(Records contained in a dataset)

# # # #

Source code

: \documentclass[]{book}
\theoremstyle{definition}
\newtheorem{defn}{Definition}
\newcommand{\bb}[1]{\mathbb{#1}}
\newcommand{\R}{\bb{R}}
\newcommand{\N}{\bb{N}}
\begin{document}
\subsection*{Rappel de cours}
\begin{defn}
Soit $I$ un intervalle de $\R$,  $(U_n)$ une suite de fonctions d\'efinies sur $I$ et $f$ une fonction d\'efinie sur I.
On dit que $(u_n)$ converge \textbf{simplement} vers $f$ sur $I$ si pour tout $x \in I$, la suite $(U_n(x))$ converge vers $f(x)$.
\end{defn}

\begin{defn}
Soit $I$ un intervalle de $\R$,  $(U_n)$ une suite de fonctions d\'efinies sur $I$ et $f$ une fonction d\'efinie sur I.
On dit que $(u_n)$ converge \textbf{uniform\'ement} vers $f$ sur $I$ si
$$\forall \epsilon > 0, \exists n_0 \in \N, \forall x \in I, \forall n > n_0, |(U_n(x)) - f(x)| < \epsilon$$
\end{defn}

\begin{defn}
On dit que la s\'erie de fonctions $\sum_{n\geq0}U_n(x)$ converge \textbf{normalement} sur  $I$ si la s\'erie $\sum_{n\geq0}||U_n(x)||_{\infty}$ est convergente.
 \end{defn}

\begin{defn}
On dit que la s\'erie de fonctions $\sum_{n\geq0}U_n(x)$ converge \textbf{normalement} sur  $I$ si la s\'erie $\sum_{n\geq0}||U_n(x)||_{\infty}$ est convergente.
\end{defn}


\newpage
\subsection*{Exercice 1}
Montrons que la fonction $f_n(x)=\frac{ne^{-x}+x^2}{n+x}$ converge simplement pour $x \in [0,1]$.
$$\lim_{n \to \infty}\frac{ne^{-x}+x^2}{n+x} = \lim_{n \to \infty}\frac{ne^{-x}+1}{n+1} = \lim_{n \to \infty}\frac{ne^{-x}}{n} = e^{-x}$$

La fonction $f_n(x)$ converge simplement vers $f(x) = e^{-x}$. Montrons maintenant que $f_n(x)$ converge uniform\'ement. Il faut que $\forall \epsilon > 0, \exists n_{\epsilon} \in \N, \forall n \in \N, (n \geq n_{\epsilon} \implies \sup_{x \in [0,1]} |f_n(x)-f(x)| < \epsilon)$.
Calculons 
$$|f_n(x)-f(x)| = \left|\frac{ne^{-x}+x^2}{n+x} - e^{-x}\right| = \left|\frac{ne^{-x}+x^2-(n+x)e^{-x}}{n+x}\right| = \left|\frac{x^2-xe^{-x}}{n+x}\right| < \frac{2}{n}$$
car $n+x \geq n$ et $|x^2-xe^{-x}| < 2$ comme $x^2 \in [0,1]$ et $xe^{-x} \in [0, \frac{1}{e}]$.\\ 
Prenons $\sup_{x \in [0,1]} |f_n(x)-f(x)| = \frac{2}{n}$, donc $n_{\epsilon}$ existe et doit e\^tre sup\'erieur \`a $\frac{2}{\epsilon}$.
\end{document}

# # # #

--- What the task asks ---
All of the data, from the first line to the last, should be written out exactly.

--- Answer to the exercise ---
Source code

: \documentclass[]{book}
\theoremstyle{definition}
\newtheorem{defn}{Definition}
\newcommand{\bb}[1]{\mathbb{#1}}
\newcommand{\R}{\bb{R}}
\newcommand{\N}{\bb{N}}
\begin{document}
\subsection*{Rappel de cours}
\begin{defn}
Soit $I$ un intervalle de $\R$,  $(U_n)$ une suite de fonctions d\'efinies sur $I$ et $f$ une fonction d\'efinie sur I.
On dit que $(u_n)$ converge \textbf{simplement} vers $f$ sur $I$ si pour tout $x \in I$, la suite $(U_n(x))$ converge vers $f(x)$.
\end{defn}

\begin{defn}
Soit $I$ un intervalle de $\R$,  $(U_n)$ une suite de fonctions d\'efinies sur $I$ et $f$ une fonction d\'efinie sur I.
On dit que $(u_n)$ converge \textbf{uniform\'ement} vers $f$ sur $I$ si
$$\forall \epsilon > 0, \exists n_0 \in \N, \forall x \in I, \forall n > n_0, |(U_n(x)) - f(x)| < \epsilon$$
\end{defn}

\begin{defn}
On dit que la s\'erie de fonctions $\sum_{n\geq0}U_n(x)$ converge \textbf{normalement} sur  $I$ si la s\'erie $\sum_{n\geq0}||U_n(x)||_{\infty}$ est convergente.
 \end{defn}

\begin{defn}
On dit que la s\'erie de fonctions $\sum_{n\geq0}U_n(x)$ converge \textbf{normalement} sur  $I$ si la s\'erie $\sum_{n\geq0}||U_n(x)||_{\infty}$ est convergente.
\end{defn}


\newpage
\subsection*{Exercice 1}
Montrons que la fonction $f_n(x)=\frac{ne^{-x}+x^2}{n+x}$ converge simplement pour $x \in [0,1]$.
$$\lim_{n \to \infty}\frac{ne^{-x}+x^2}{n+x} = \lim_{n \to \infty}\frac{ne^{-x}+1}{n+1} = \lim_{n \to \infty}\frac{ne^{-x}}{n} = e^{-x}$$

La fonction $f_n(x)$ converge simplement vers $f(x) = e^{-x}$. Montrons maintenant que $f_n(x)$ converge uniform\'ement. Il faut que $\forall \epsilon > 0, \exists n_{\epsilon} \in \N, \forall n \in \N, (n \geq n_{\epsilon} \implies \sup_{x \in [0,1]} |f_n(x)-f(x)| < \epsilon)$.
Calculons 
$$|f_n(x)-f(x)| = \left|\frac{ne^{-x}+x^2}{n+x} - e^{-x}\right| = \left|\frac{ne^{-x}+x^2-(n+x)e^{-x}}{n+x}\right| = \left|\frac{x^2-xe^{-x}}{n+x}\right| < \frac{2}{n}$$
car $n+x \geq n$ et $|x^2-xe^{-x}| < 2$ comme $x^2 \in [0,1]$ et $xe^{-x} \in [0, \frac{1}{e}]$.\\ 
Prenons $\sup_{x \in [0,1]} |f_n(x)-f(x)| = \frac{2}{n}$, donc $n_{\epsilon}$ existe et doit e\^tre sup\'erieur \`a $\frac{2}{\epsilon}$.
\end{document}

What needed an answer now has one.